> _Goal of the exercise_:
Which lines in the data below contain the string "nieuws"? Pick out each one and copy it.

> _Supplied material_:
---*---

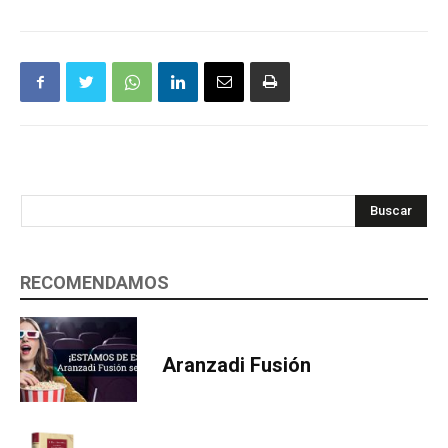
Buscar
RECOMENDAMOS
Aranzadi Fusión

---*---

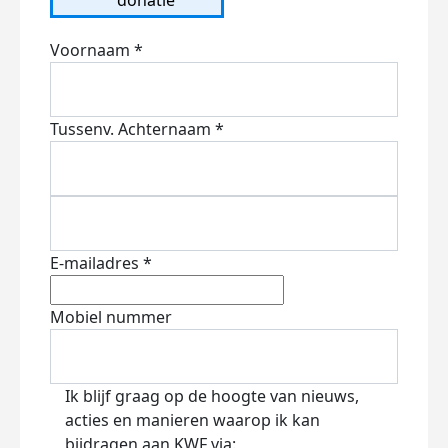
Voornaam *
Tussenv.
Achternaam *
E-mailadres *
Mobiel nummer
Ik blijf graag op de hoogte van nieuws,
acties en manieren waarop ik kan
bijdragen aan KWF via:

---*---

> _Answer section_:
Ik blijf graag op de hoogte van nieuws,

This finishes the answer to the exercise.